Wednesday, April 22, 2009
Paragraph #8 in WaPo 's account of Freddie Mac acting CFO David Kellerman's suicide :
He and a group of company lawyers tussled with the company's regulator in early March as the firm prepared to file its quarterly disclosure. The group insisted that Freddie Mac disclose the $30 billion cost to the company of carrying out the Obama administration's housing recovery plan, but the regulator urged the company not to do so.
Freddie Mac employees argued they had a legal obligation to disclose the information and would have to get the Securities and Exchange Commission, which oversees such disclosures, to sign off if they didn't. The regulator backed down.
Alert reader J. says, "[A]n odd story, isn't it? The regulator says don't disclose the cost of this government program? Why would he say that?" ... There's an obvious overarching reason--it would be embarrassing to the Obama administration. But why? Isn't the administration usually boasting about how much it's spending for struggling homeowners? ...
Update: Politico 's Josh Gerstein offers some informed speculation :
In the end, FHFA [the regulator] reportedly retreated and Freddie formally disclosed that the Obama anti-foreclosure plan could force the firm, which is in a federal government conservatorship, to take a pre-tax charge of $30 billion.
While the Obama administration might not want to have the pricetag for its foreclosure efforts look too big, the reason regulators may have pressured Fannie to understate the cost of the program is pretty simple: both Obama and Geithner said publicly that it wouldn't have a material financial impact on Fannie or Freddie.

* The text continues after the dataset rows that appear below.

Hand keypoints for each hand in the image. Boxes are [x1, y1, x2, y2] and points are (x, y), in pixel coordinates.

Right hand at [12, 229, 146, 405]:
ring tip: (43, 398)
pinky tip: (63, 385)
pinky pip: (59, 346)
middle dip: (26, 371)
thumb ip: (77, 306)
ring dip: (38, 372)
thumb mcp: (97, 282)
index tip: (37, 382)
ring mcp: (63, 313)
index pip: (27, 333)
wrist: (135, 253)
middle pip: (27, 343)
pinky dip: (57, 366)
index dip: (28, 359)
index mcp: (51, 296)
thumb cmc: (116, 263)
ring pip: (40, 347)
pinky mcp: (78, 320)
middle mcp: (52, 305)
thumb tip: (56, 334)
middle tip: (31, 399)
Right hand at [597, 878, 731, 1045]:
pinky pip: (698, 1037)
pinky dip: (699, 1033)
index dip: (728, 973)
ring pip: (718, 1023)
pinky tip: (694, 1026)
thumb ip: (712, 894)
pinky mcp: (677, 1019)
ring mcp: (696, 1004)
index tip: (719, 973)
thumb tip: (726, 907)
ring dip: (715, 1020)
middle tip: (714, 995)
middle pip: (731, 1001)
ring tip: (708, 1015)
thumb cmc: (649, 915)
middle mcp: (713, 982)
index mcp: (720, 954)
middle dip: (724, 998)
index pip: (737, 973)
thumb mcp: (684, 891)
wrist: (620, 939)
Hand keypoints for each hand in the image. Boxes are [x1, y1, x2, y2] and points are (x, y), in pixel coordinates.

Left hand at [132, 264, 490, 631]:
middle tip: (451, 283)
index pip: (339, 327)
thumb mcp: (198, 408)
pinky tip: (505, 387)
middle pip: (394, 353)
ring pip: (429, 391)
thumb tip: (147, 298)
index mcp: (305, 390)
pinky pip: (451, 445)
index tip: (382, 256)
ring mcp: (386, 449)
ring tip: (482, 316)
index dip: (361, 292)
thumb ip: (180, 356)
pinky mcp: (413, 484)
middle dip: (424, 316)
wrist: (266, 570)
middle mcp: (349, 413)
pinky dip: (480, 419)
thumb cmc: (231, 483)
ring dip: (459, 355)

Why would Obama and Geithner make such an estimate? Because they were publicly buying into the Juiceboxy free-lunchish, counterintuitive** notion that if only lenders were made to offer more lenient terms to homebuyers, the lenders would make more money! (Obama: "While Fannie and Freddie would receive less money in payments, this would be balanced out by a reduction in defaults and foreclosures.") Looks like those numbers don't add up--though you can expect the free-lunch argument to crop up again in the current effort to get credit card companies to offer less harsh terms (i.e., as if that will let banks pay off their bailout loans quicker ). ...
P.S.: Gerstein does raise the issue of why the "FHFA would feel obligated to carry water for the Obama administration," given that FHFA Director James Lockhart was originally a Bush appointee. ...
**--The intuitive notion would be that if there's one thing rapacious lenders know how to do, it's make money. If setting more relaxed terms would maximize their profits, they'd do it. ... 4:34 P.M.
Guess this feud is over: Nancy Pelosi speaks out in defense of Jane Harman !
"I have great confidence in Jane Harman," Pelosi said. "She's a patriotic American. She would never do anything to hurt her country."
Thanks, Nancy ... for, you know, emphasizing the whole unpatriotic, betray-your country issue. ... P.S.: I used to work for Harman and like her. Maybe I'm biased. But I don't completely understand what all the fuss is about. So someone convinces her that this prosecution is unfair and she says she'll probably lobby against it. And then this person puts in a good word for her with Pelosi about committee assignments. If this person is also (unbeknownst to Harman) a spy what does that change? Is that different than if they were an ambassador, or foreign leader, or foreign pundit, or New Republic editor? Or president of a respected non-profit? Seems like everyday politics. No secrets were leaked to anyone, as far as I know. Whether it's corrupt or not depends on whether Harman genuinely thought the prosecution was unfair, which in turn depends at least in part on whether it really was unfair, no? But maybe I'm missing something. ... 4:33 P.M.